How can Brazil’s agriculture become more sustainable?
Since last September’s United Nations Food Systems Summit at the latest, the international community has been in agreement that our agricultural and food systems are not resilient enough to face the growing number of mutually aggravating crises. How the productivity of agriculture can successfully be raised against the background of an increasing world population while simultaneously conserving the natural resources and protecting the climate was discussed by representatives from politics, business and science at the “AgriTalks” in late May. The event was organised by the Brazilian agency for promoting trade and investment, ApexBrasil, and the Brazilian Embassy in Berlin.
Brazil is feeding a tenth of the world population
Brazil’s agribusiness sector is providing food for around 800 million people, or roughly a tenth of the world’s population. Alone such a dimension suggested that this country had a special responsibility to achieve the Sustainable Development Goals, Brazil’s Ambassador to Germany, Roberto Jaguaribe, said, opening the event, and added that it was ideally prepared for this. After all, with its 8.5 million square kilometres, over the past 50 years, the world’s fifth largest country had transformed itself from a net food importer to a net exporter which was now supplying produce to nearly 200 countries. And this was despite the fact that not even 30 per cent of its area was farmed on – 8 per cent for crops and 21 per cent for cattle farming. In the period referred to, agricultural production was raised by 385 per cent – with land dedicated to agriculture increasing by merely 32 per cent.
In addition to excellent natural conditions allowing two to three harvests a year as well as an extremely dynamic agricultural sector shaped by entrepreneurship, this was above all thanks to the implementation of scientific insights and the employment of modern technologies. This had enabled a successful enhancement of soil fertility and hence area productivity as well as a reduction of greenhouse gas emissions from agriculture.
Heading for zero emissions
Brazil has set itself the goal of achieving a net zero CO2 economy by 2040. Last year, 37 million hectares of soy was grown. As a legume, soy fixates nitrogen in the soil via its rhizobiae. By not using chemical fertilisers, CO2 emissions were cut by around 200 million tonnes, reported the President of the Brazilian agricultural research society Embrapa, Celso Moretti. In cooperation with the food corporation Nestlé, carbon-neutral milk was being produced, and carbon-neutral beef was already on the market. Methane emissions from the animals are compensated by planting trees.

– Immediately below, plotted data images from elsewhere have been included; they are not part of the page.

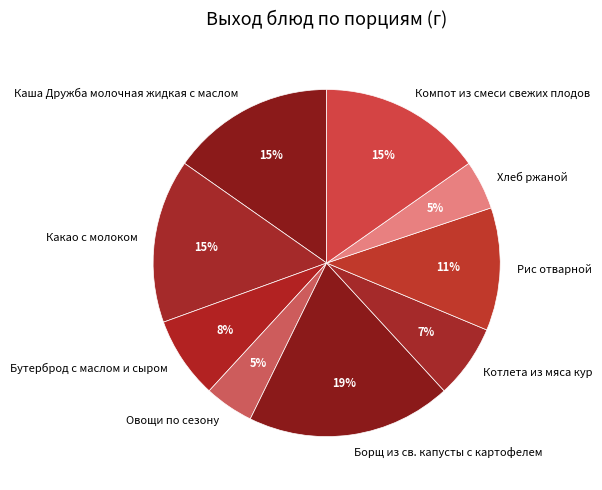

Which has a higher value, Какао с молоком or Бутерброд с маслом и сыром?

Какао с молоком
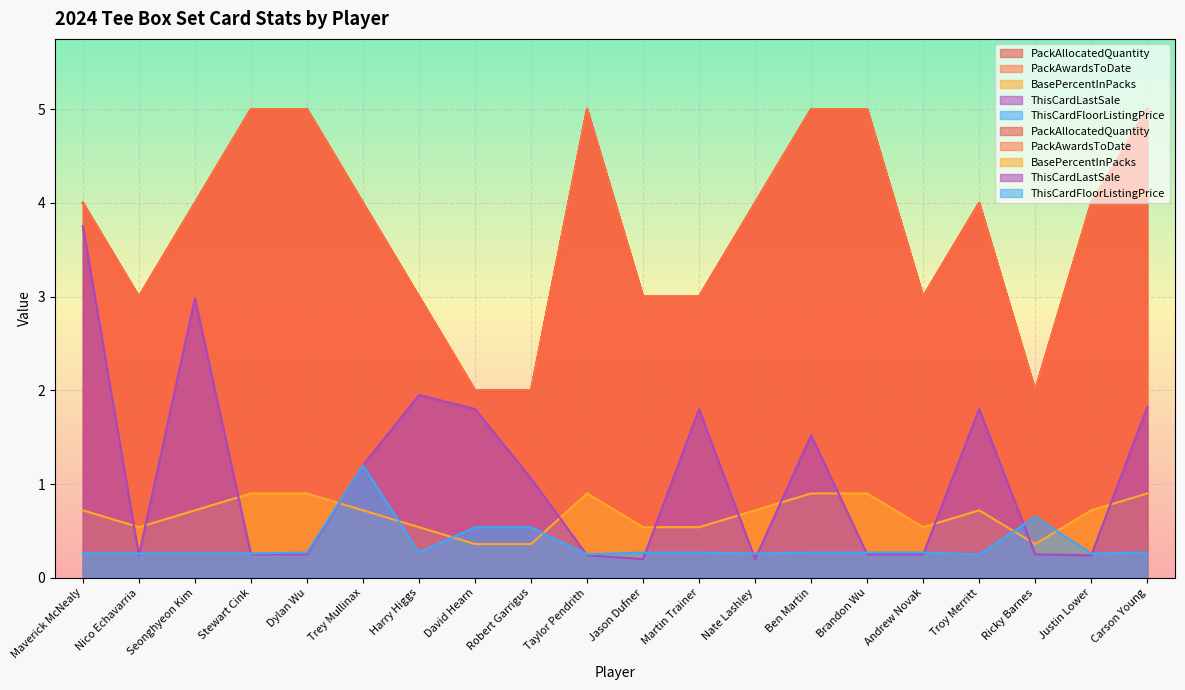

How many times do ThisCardFloorListingPrice and ThisCardLastSale cross each other?

11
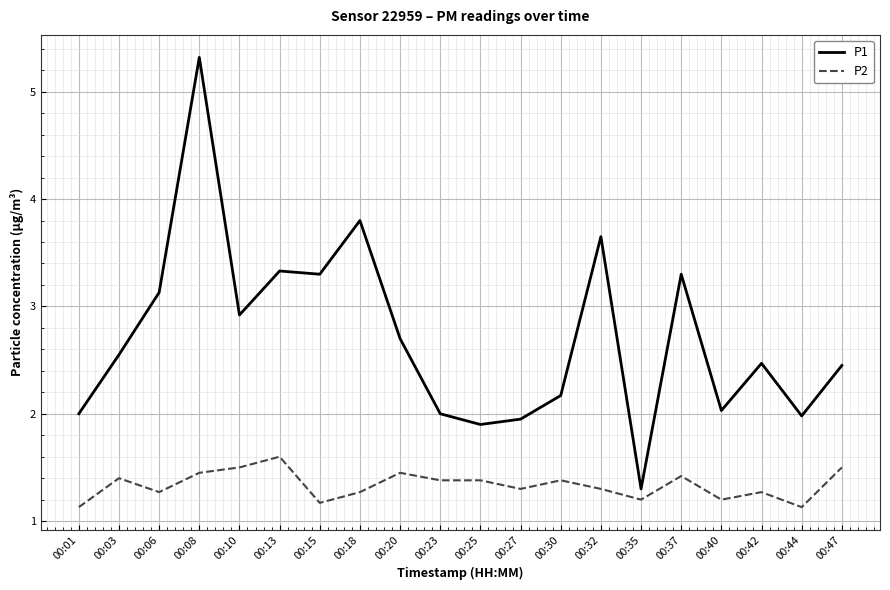

Is it true that P1 equals 3.1 at 00:06?

True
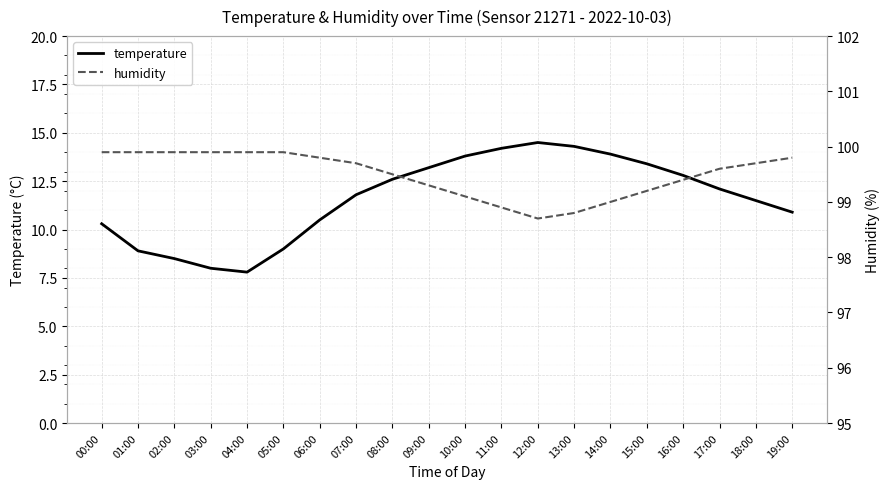

At 18:00, list the series in order from smallest to largest.

temperature, humidity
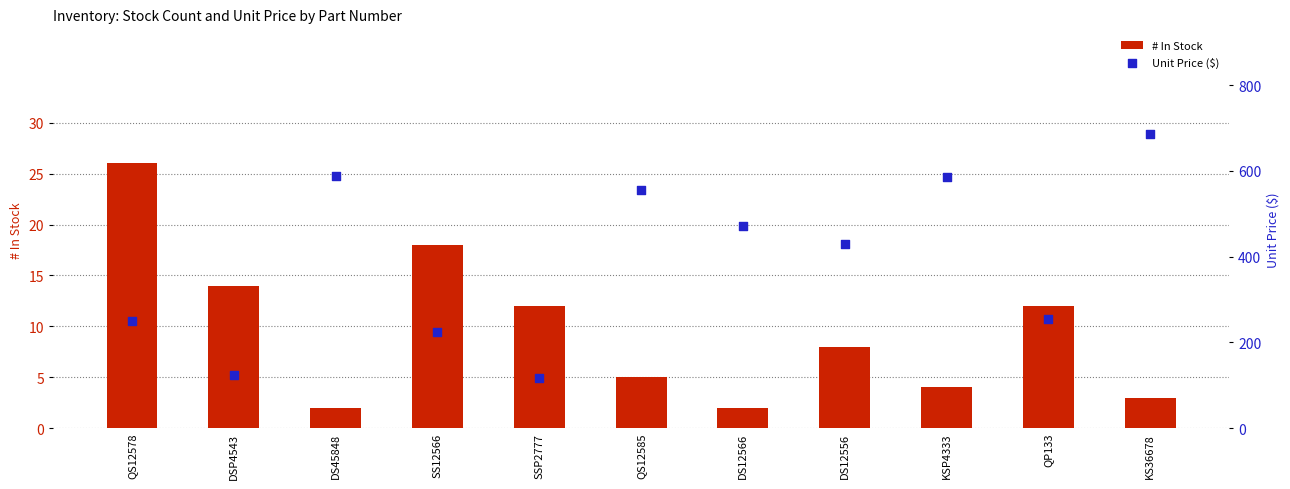

Which series has the largest Y range (max minus min)?

Unit Price ($)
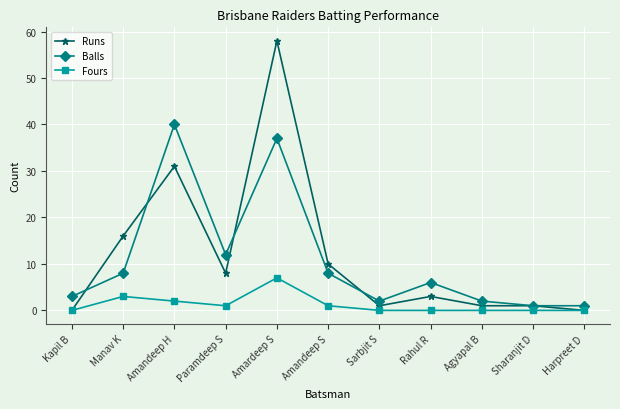

At how many categories does at least one series exceed 55?

1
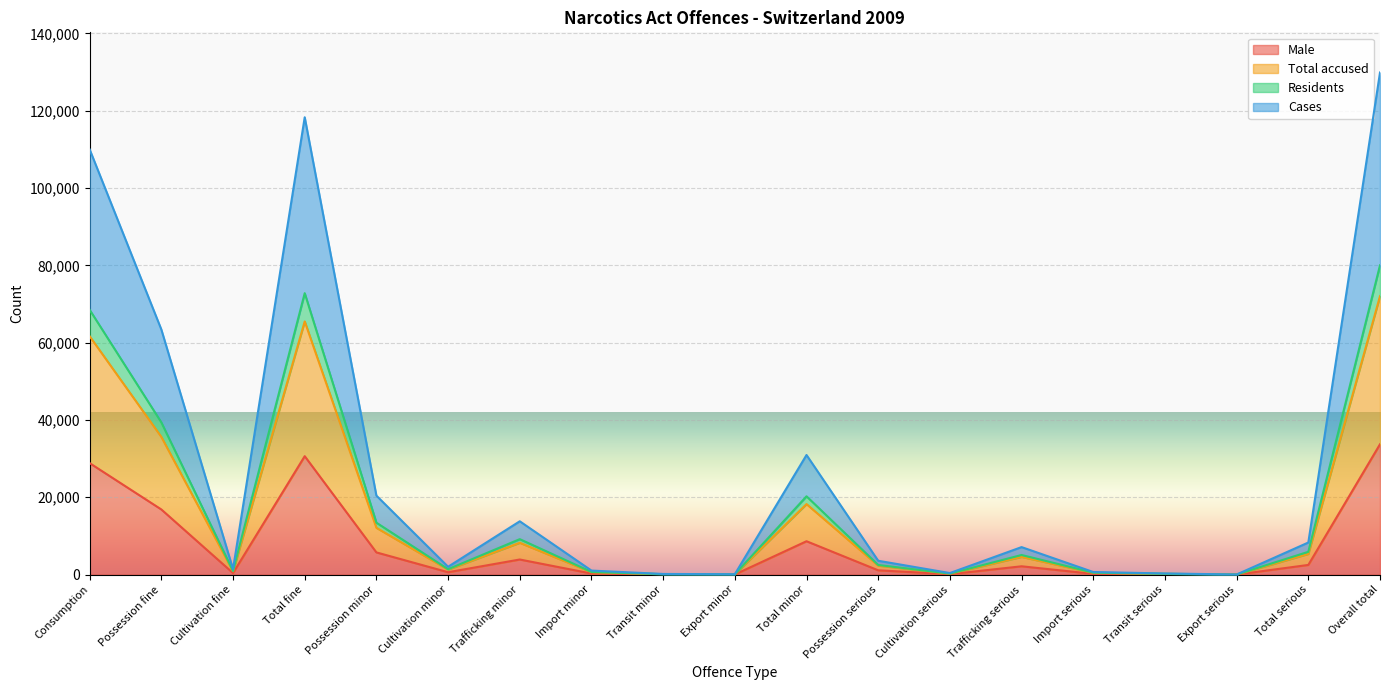

True or false: Male has a value of 1113 at Possession serious.

True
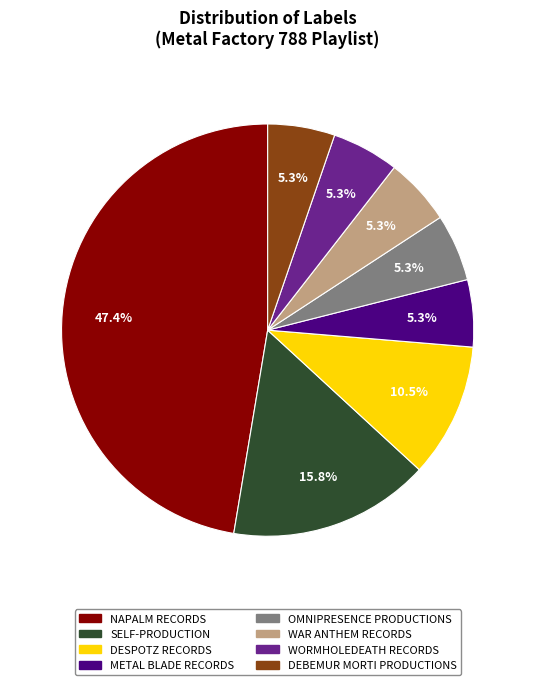

Is it true that DEBEMUR MORTI PRODUCTIONS is 11% of the pie?

False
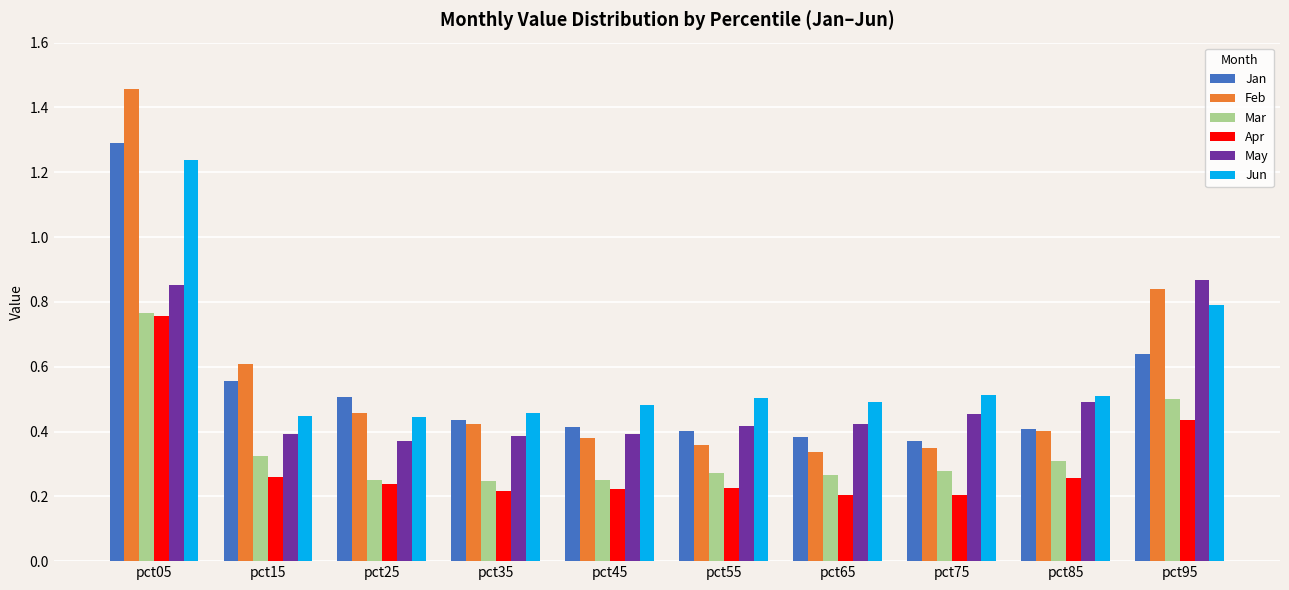

Is it true that Jan equals 0.1 at pct65?

False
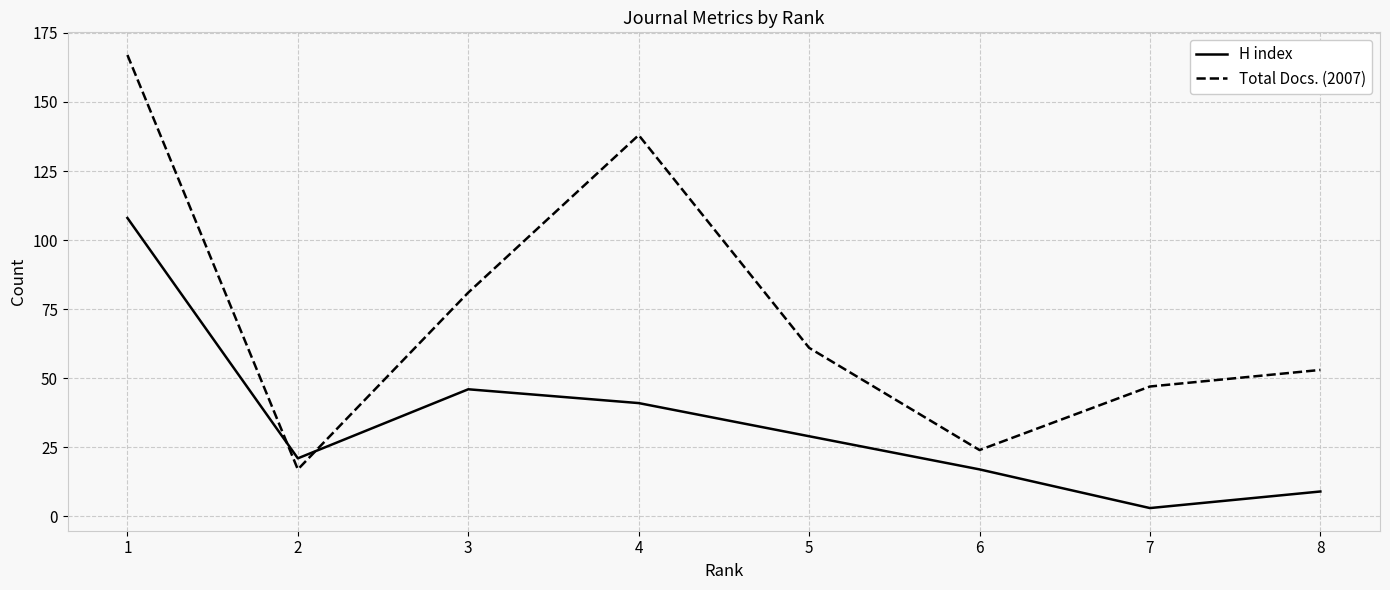

At which category does H index reach its first local valley?

2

Using adapted varieties was a further important pillar on the way to sustainable agriculture. A wheat variety developed at Embrapa which is adapted to tropical climate conditions has already been cultivated in Central Brazil since 2012, enabling a doubling of land under wheat cultivation without having to clear-cut areas. “Brains, not tractors are the symbol of Brazilian agriculture,” Moretti said.
Soil conservation through no-tillage farming
For a long time, soil erosion was regarded as a systemic problem of Brazilian agriculture. Even today, around 90 million hectares of pasture are regarded as degraded. Fernando Schwanke of the Inter-American Institute for Cooperation on Agriculture (IICA) referred to no tillage farming as a “revolution in the battle against soil degradation in crop farming”. This cultivation method was introduced in Brazil in 1972 by the German Herbert Bartz, who had brought it along from the USA. What started off with an area of 180 hectares has now grown to 35 million hectares in Brazil. Whereas in conventional sowing, up to 30 tonnes of soil can be lost per hectare each planting year, according to Schwanke, in direct seed or no tillage farming, this figure was reduced to a mere 2.2 tonnes per hectare and year. “In all, this is 1,022 billion tonnes of soil which does not go lost,” Schwanke calculated. In addition, this technology consumed less diesel, while soils were protected thanks to less employment of agricultural machinery.
The private sector is called upon
Brazil is an important partner in German development cooperation. Lisa Kirfel-Rühle of the German Federal Ministry for Economic Cooperation and Development welcomed the innovative Forest Law which Brazil had adopted in 2012, but also conceded that reducing deforestation represented a considerable challenge for a country like Brazil. In addition to government initiatives such as the European Union’s supply chain law, corresponding private sector initiatives were important. For example, the Brazilian company JBS – the world’s largest meat producer – is, according to JBS Director of Sustainability, Liège Vergili Correia, committed to achieve net zero in 2040. One aspect here is changes in animal feed. In addition, this enterprise, with a total staff of 250,000, has set itself the goal of its beef cattle supply being free of illegal deforestation in the Amazon and the other Brazilian biomes by 2025. Supplier monitoring ensured that suppliers were blocked who did not comply with regulations, Correira said.